Bringing in the Organics
EcoVerde trucks collect food scraps in wheeled totes from grocery stores, event centers, and restaurants. (Coming soon: Municipal drop-offs for residential food waste.) Other haulers also bring food scraps. The food waste is dumped onto piles of wood chips that absorb excess moisture and minimize odors. In accordance with New York State Department of Environmental Conservation (DEC) regulations, EVO mixes food into the woody material the same day. We also add manure (primarily horse) with bedding, leaves and other natural materials. (Feedstock, including yard waste, wood chips, and manure with bedding stands by in piles to use as needed.)
The mixed material (food waste plus woody matter) is then moved into windrows—ideally 100 to 200 feet long, and as high and wide as the equipment permits (typically 5-10 feet high.) EVO’s crew monitor pile temperatures to support decomposition, turning the windrows when the internal heat becomes too high or too low. Maintaining temperatures between 131 to 170 degrees F permits aerobic microorganisms to break down organic matter and destroy harmful bacteria, weed seeds, and non-persistent herbicides and pesticides.
(Note: Unlike home composting operations, this process does allow meat and dairy products to be included.
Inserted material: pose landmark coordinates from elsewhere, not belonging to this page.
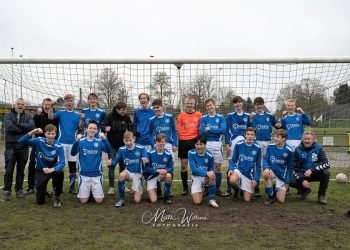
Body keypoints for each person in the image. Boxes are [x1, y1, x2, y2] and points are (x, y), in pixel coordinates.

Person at [18, 125, 65, 206]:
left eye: (53, 134)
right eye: (48, 133)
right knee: (40, 202)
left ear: (55, 134)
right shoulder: (39, 141)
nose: (50, 136)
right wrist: (33, 131)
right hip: (40, 170)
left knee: (60, 172)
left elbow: (62, 163)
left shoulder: (59, 146)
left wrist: (52, 169)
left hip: (52, 169)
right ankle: (43, 189)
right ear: (45, 134)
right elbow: (21, 141)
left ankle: (57, 195)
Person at [71, 120, 112, 204]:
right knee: (83, 201)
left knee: (99, 201)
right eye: (90, 128)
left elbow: (109, 150)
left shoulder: (99, 142)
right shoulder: (81, 142)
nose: (92, 130)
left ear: (97, 131)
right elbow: (73, 153)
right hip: (84, 175)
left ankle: (93, 191)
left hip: (97, 175)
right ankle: (89, 191)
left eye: (94, 129)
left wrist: (105, 139)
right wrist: (76, 141)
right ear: (86, 129)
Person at [1, 98, 35, 201]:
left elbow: (31, 126)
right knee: (9, 170)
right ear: (14, 105)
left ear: (24, 106)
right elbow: (9, 127)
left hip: (23, 147)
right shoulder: (8, 115)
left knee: (21, 171)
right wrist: (24, 129)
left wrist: (18, 124)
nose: (20, 105)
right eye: (18, 104)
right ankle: (6, 192)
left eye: (22, 104)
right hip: (10, 147)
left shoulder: (28, 116)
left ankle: (19, 190)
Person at [48, 93, 82, 194]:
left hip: (73, 144)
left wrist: (83, 118)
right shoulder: (60, 113)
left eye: (71, 100)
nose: (69, 102)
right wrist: (51, 106)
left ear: (73, 101)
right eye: (67, 101)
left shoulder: (78, 115)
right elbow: (50, 117)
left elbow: (81, 128)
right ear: (65, 102)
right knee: (59, 166)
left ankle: (72, 188)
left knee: (72, 167)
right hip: (61, 144)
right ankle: (57, 188)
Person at [250, 97, 281, 197]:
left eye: (260, 104)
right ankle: (257, 188)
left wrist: (282, 120)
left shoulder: (270, 115)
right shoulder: (253, 116)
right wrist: (250, 119)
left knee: (268, 164)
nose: (259, 106)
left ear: (263, 104)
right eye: (257, 104)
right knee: (256, 165)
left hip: (268, 143)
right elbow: (249, 128)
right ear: (255, 106)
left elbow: (277, 126)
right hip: (257, 142)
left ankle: (273, 186)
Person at [107, 131, 148, 207]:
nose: (128, 143)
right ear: (123, 140)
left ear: (134, 139)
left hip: (138, 174)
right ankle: (121, 199)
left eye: (130, 140)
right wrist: (111, 163)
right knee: (122, 175)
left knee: (137, 200)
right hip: (128, 173)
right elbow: (115, 161)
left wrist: (145, 159)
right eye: (126, 141)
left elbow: (146, 157)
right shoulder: (121, 149)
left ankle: (138, 186)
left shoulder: (140, 148)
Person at [26, 98, 58, 195]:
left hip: (51, 145)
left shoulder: (55, 114)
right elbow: (32, 125)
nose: (47, 106)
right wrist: (37, 118)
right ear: (42, 105)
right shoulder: (38, 115)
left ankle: (54, 188)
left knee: (53, 166)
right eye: (46, 104)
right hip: (38, 144)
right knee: (32, 164)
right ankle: (31, 187)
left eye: (49, 104)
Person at [290, 131, 330, 205]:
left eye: (309, 139)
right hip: (302, 174)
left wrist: (312, 169)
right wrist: (302, 179)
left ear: (313, 140)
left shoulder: (319, 149)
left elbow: (327, 163)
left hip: (314, 173)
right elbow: (293, 167)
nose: (306, 141)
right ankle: (304, 189)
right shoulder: (297, 150)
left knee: (326, 173)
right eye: (305, 139)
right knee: (289, 178)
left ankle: (321, 195)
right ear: (302, 140)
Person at [199, 98, 228, 197]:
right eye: (207, 106)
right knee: (206, 167)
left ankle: (217, 189)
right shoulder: (204, 118)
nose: (209, 107)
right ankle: (207, 188)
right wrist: (216, 129)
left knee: (218, 167)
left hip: (217, 144)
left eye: (211, 105)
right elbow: (202, 132)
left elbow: (223, 129)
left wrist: (210, 129)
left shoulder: (220, 117)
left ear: (214, 105)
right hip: (207, 144)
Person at [104, 101, 134, 195]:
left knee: (123, 166)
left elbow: (131, 128)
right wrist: (105, 128)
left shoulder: (126, 117)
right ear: (117, 109)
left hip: (123, 146)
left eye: (125, 110)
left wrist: (135, 134)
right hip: (112, 146)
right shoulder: (109, 116)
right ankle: (111, 187)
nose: (124, 111)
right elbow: (102, 125)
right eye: (122, 110)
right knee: (112, 166)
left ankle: (123, 186)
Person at [225, 96, 251, 196]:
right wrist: (227, 144)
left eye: (239, 102)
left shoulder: (248, 116)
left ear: (242, 103)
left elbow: (250, 130)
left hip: (245, 143)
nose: (238, 104)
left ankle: (242, 188)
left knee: (243, 164)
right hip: (233, 143)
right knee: (230, 164)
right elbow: (227, 130)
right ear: (234, 104)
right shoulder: (230, 115)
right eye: (236, 103)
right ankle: (229, 188)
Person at [228, 127, 261, 202]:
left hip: (249, 174)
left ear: (254, 136)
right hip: (239, 170)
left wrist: (256, 179)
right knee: (232, 180)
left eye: (252, 134)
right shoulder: (239, 144)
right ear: (245, 135)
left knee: (247, 200)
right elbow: (233, 160)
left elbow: (258, 165)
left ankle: (243, 190)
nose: (250, 136)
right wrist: (231, 169)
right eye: (248, 134)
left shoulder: (257, 147)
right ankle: (237, 190)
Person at [177, 96, 202, 195]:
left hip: (194, 141)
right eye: (188, 103)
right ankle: (185, 187)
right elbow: (178, 128)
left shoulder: (199, 115)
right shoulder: (181, 115)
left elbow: (201, 128)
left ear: (194, 104)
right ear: (185, 103)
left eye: (191, 103)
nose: (189, 105)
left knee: (195, 165)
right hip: (183, 141)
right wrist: (183, 136)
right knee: (184, 165)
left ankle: (195, 185)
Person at [262, 130, 294, 205]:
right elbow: (266, 159)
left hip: (282, 174)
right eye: (274, 136)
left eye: (277, 137)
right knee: (266, 174)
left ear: (284, 139)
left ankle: (276, 188)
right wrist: (266, 168)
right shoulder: (270, 146)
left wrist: (287, 181)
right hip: (272, 171)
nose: (275, 138)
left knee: (280, 200)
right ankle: (270, 197)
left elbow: (290, 167)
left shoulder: (289, 150)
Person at [188, 135, 219, 208]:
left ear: (205, 144)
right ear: (195, 145)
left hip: (205, 177)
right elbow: (194, 169)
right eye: (197, 144)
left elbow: (211, 167)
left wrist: (211, 172)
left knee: (212, 175)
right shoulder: (190, 153)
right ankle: (198, 187)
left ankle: (212, 199)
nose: (199, 147)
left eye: (201, 144)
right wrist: (206, 173)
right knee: (197, 202)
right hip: (196, 177)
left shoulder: (210, 155)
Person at [145, 134, 174, 204]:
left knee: (169, 175)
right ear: (156, 142)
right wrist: (157, 171)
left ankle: (166, 197)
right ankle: (155, 189)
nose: (161, 143)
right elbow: (146, 168)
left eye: (163, 141)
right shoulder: (149, 153)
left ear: (165, 142)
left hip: (162, 175)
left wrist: (166, 171)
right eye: (159, 141)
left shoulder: (168, 154)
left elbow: (171, 168)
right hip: (152, 176)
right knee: (153, 200)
The piles can be maintained at sufficiently hot temperatures for long enough periods to destroy pathogens, and the high heat discourages rodents. EcoVerde is pleased to be able to compost meat and dairy products to increase recycling and reduce disposal.)
Finally, the curing process begins.
As the high temperature phase ends, selected windrows are left to cure or age. Temperatures are checked and piles occasionally turned. Ultimately product temperature comes within ten degrees or less of outside air, the material consists of small pieces rather than identifiable chunks of original input, and the smell is pleasantly earthy. It’s compost!
EcoVerde periodically sends compost samples to third party, certified labs to measure various compost characteristics, such as pH, organic matter, basic nutrients, etc. This enables us to ensure quality and consistency and informs our process controls so we can bring you the quality products you want.
Out the Door
EcoVerde screens its product, to prepare it for selling in bulk and in bags online and at local garden centers.
With help from the EcoVerde crew, on the right site, mother nature’s miracle has been accomplished: Great Compost, ready for your yard, garden or farm!